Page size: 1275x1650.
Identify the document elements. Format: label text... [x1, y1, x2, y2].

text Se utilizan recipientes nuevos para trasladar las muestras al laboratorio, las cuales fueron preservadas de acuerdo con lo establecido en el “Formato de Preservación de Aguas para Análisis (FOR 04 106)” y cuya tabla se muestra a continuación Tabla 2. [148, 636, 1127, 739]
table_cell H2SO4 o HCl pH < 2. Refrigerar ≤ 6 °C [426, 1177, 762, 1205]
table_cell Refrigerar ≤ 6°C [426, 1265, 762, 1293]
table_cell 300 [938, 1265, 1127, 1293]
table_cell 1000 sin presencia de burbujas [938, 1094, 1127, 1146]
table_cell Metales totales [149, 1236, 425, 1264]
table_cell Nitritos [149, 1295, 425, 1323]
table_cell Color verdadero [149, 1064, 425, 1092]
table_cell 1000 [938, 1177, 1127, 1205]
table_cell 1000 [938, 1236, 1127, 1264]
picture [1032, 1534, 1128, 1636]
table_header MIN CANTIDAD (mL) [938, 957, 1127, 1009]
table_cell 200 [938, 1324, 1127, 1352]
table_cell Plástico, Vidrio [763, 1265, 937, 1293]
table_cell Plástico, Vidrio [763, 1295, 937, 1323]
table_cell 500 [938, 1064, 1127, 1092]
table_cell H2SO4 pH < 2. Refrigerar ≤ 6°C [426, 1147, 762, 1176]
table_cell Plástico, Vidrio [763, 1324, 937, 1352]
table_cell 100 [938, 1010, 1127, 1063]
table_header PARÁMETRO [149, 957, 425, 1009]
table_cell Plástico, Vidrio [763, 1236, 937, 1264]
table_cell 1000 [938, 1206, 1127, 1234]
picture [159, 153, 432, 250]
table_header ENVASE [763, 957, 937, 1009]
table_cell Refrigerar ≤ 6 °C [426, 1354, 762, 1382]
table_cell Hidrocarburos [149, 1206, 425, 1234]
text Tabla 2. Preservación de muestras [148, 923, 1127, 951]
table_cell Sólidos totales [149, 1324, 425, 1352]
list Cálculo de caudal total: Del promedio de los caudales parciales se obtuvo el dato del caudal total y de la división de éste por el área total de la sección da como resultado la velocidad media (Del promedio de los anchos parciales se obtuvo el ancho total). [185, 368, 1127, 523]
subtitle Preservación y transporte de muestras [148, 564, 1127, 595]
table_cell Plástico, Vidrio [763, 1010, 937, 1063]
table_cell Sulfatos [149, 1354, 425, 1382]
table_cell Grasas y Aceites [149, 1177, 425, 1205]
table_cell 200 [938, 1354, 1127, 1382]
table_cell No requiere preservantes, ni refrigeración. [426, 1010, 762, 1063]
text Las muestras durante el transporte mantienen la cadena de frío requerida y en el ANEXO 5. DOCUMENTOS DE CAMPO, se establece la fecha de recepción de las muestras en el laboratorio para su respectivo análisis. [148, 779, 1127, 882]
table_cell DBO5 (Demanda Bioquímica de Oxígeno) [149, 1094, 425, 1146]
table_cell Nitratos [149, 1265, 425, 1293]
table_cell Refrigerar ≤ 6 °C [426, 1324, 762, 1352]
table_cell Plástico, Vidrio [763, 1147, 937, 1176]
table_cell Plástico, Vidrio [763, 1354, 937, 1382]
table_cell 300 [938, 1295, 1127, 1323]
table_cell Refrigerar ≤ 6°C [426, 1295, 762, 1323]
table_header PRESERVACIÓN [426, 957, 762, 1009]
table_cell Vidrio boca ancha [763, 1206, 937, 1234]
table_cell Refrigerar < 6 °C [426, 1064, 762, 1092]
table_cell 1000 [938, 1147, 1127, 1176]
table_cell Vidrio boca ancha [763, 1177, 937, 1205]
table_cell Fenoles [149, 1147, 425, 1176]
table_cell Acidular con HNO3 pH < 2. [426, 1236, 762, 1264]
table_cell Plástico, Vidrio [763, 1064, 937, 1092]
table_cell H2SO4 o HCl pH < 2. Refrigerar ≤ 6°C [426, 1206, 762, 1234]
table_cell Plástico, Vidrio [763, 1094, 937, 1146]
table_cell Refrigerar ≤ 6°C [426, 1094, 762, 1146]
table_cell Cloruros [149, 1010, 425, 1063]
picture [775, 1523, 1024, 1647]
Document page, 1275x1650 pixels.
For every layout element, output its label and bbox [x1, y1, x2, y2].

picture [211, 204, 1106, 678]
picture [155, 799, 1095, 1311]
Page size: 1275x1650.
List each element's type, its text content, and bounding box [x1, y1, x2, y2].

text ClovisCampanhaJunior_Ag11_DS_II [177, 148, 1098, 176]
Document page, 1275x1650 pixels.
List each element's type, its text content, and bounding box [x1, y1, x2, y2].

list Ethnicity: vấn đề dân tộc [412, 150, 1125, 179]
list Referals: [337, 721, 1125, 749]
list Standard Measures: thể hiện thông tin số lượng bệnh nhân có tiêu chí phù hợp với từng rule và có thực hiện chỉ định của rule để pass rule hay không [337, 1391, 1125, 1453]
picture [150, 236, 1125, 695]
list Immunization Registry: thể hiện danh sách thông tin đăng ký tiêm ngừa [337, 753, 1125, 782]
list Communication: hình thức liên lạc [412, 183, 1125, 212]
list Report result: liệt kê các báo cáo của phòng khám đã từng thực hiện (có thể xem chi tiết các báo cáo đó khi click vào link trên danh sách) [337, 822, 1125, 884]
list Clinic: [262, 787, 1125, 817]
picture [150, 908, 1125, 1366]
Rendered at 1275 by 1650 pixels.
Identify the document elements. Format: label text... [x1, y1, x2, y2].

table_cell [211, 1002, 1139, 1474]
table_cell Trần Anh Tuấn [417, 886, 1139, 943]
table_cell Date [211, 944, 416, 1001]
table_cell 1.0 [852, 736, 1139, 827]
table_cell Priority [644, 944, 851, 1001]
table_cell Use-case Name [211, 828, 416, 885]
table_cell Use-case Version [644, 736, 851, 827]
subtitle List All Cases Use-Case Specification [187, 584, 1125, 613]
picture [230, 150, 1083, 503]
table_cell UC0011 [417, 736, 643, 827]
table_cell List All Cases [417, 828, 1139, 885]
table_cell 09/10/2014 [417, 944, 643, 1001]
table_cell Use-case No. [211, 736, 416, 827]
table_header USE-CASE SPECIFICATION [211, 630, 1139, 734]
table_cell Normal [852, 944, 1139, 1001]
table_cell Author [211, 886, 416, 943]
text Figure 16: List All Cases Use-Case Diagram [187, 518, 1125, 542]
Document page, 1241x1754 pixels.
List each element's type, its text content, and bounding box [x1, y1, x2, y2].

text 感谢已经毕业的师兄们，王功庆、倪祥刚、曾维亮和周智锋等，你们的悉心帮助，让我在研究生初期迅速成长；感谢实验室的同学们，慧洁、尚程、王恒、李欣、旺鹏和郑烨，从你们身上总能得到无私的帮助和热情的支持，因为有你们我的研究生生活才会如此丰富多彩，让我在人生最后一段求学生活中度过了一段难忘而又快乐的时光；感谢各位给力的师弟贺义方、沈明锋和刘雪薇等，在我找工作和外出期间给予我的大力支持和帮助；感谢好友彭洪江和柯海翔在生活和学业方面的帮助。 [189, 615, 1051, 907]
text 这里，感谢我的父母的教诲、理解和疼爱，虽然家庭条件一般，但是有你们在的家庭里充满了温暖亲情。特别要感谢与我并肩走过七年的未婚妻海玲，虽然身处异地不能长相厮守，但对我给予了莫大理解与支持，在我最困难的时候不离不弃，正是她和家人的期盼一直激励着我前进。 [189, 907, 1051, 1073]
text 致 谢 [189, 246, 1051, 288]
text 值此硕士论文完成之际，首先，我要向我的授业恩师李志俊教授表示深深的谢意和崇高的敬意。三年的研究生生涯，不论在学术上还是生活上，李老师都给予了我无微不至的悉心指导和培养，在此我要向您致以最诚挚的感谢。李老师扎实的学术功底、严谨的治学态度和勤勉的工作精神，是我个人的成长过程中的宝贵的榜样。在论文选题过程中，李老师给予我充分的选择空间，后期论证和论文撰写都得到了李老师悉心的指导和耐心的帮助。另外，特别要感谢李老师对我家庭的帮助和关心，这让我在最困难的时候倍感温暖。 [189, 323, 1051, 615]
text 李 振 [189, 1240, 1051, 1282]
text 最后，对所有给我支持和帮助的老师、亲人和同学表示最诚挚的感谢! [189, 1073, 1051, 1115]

= = = = =

## Job
Count the lines of the records that include the word "transporte", please, and report the number alone.

## Worked solution
2